FRAGMENTO DE ORIGEN »
---

Todos sabemos que una de las verdaderas oportunidades del viajero es la posibilidad de dar esquinazo al guía turístico, y así poder contradecir lo que se cuenta en la guía. Es algo que sólo se puede hacer viajando. Quien se queda en casa lee periódicos, que a menudo contienen afirmaciones sobre Europa o América muy por debajo del nivel mental de cualquier enterado que intente conseguir una propina mostrándonos una ruina italiana. Resumiendo: todos sabemos que los auténticos placeres del viajero son los que supuestamente no forman parte del viaje; las pequeñas cosas emocionantes que nos dicen realmente que todos los seres humanos formamos parte de una sola humanidad. Por ejemplo, la escena doméstica que contemplé en la parte más musulmana de Palestina: una mujer le gritaba insultos a su esposo por encima de la extensión de un pequeño lago, mientras el esposo se quedaba quieto sin que se le ocurriera ninguna respuesta ingeniosa. Esto me hizo sentir, con cálida emoción, que en todas partes el hogar es el hogar, y no cambia demasiado incluso allí donde el hogar es tal vez un harén. No se puede contratar una visita guiada para ver cosas así. Yo no podía haber planificado que esta mujer en particular estallase en este momento en particular, igual que no podía haber pagado unas liras para obtener una erupción del Vesubio. Porque son las pequeñas cosas, y no las grandes, las que tocan ese delicado nervio internacional que nos recuerda que todos estamos hechos según el mismo diseño anatómico, y que en todas partes está la Imagen de Dios. Lo que reprocho a los intérpretes internacionalistas es que por lo visto no tienen ni idea de lo que son estas pequeñas cosas atractivas. Si me ponen por delante el panfleto internacional al uso sobre los derechos de Rutenia, con mapas y estadísticas y demás, seguramente acabaré odiando a los pobres rutenos, a quienes jamás he visto y de los que apenas sé nada, simplemente porque los reconciliadores internacionales no entienden por qué los hombres aman y odian.

---

LISTADO ADJUNTO »
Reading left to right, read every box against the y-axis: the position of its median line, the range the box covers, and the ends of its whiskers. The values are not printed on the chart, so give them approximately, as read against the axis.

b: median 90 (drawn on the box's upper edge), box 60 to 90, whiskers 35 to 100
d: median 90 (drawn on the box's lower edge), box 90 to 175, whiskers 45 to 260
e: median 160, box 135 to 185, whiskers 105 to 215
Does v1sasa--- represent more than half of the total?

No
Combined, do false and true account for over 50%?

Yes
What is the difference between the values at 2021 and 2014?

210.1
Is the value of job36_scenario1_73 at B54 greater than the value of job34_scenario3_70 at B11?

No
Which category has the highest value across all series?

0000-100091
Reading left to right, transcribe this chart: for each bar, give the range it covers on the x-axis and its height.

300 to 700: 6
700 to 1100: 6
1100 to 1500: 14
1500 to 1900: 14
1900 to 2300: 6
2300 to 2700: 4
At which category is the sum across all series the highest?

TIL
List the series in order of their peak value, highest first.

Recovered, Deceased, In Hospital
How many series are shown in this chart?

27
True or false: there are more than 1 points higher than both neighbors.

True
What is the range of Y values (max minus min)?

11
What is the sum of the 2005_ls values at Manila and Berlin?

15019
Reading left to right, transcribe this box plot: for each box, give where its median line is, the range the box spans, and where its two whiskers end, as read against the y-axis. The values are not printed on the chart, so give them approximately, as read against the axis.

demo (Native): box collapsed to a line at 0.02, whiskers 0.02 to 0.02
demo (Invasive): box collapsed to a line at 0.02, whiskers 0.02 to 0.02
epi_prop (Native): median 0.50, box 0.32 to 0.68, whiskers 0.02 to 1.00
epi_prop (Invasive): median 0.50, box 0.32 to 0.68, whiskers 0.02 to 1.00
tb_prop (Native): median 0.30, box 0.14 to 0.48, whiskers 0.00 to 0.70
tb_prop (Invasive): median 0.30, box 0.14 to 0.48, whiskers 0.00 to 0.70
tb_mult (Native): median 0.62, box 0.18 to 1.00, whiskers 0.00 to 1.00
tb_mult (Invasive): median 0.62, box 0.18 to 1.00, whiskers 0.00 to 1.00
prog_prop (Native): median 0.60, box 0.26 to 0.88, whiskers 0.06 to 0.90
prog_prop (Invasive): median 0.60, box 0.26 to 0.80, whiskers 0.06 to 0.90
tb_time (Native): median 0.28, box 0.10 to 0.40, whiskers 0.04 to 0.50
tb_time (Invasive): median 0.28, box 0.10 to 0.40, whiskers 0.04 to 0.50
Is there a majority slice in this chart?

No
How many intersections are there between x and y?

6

---

COMPRUEBA TU COMPRENSIÓN »
A: Por favor, responde brevemente estas preguntas sobre el fragmento:
(i) ¿En qué lugar presenció quien escribe la escena doméstica?
(ii) ¿Qué no podría haber obtenido pagando unas liras?
(iii) ¿Sobre los derechos de qué territorio trata el panfleto internacional?
B: Según el fragmento, ¿por qué quien escribe acabaría odiando a los rutenos si le pusieran delante el panfleto internacional? Contesta en una a tres oraciones.
C: Prosigue el fragmento sobre los placeres del viaje a partir de su última oración.
El listado no guarda ninguna relación con el fragmento.

SECCIÓN DE RESPUESTAS »
A:
(i) En la parte más musulmana de Palestina.
(ii) Una erupción del Vesubio.
(iii) Sobre los derechos de Rutenia.

B: Porque los reconciliadores internacionales no entienden por qué los hombres aman y odian. Su panfleto, con mapas y estadísticas, le hablaría de un pueblo al que jamás ha visto y del que apenas sabe nada.

C:
Tomemos como ejemplos los casos más difíciles, los de las dos naciones con las que políticamente simpatizo menos: Alemania y Japón. La Alemania ensalzada por los germanófilos es mucho más desagradable que la Alemania de la que hablan mal los germanófobos. Los primeros generalmente consiguen dar la impresión de una colmena humana, cosa horrible donde la haya, y que enseguida se convierte naturalmente en una colmena inhumana. Ofrecen estadísticas rígidas y antipáticas sobre importación y exportación, manufacturas y maquinarias, reglamentos estrictos, legislaciones científicas avanzadísimas, y un sinfín de cosas hediondas. Insinúan que el alemán es el único industrioso, para ellos sinónimo de industrial. En realidad, ese tipo industrial no es más industrioso –incluso es menos industrioso– que el campesino meridional, supuestamente ocioso e indolente, que trabaja durante horas antes de que ninguno de nosotros piense siquiera en levantarse, y a veces durante horas después de que nos hayamos acostado; descansa durante el caluroso mediodía porque no ha nacido tonto. Pero sea ello como fuese, hasta donde sea verdad que los alemanes son muy industriosos, ¿quién ha dicho que nadie ame a nadie simplemente por industrioso?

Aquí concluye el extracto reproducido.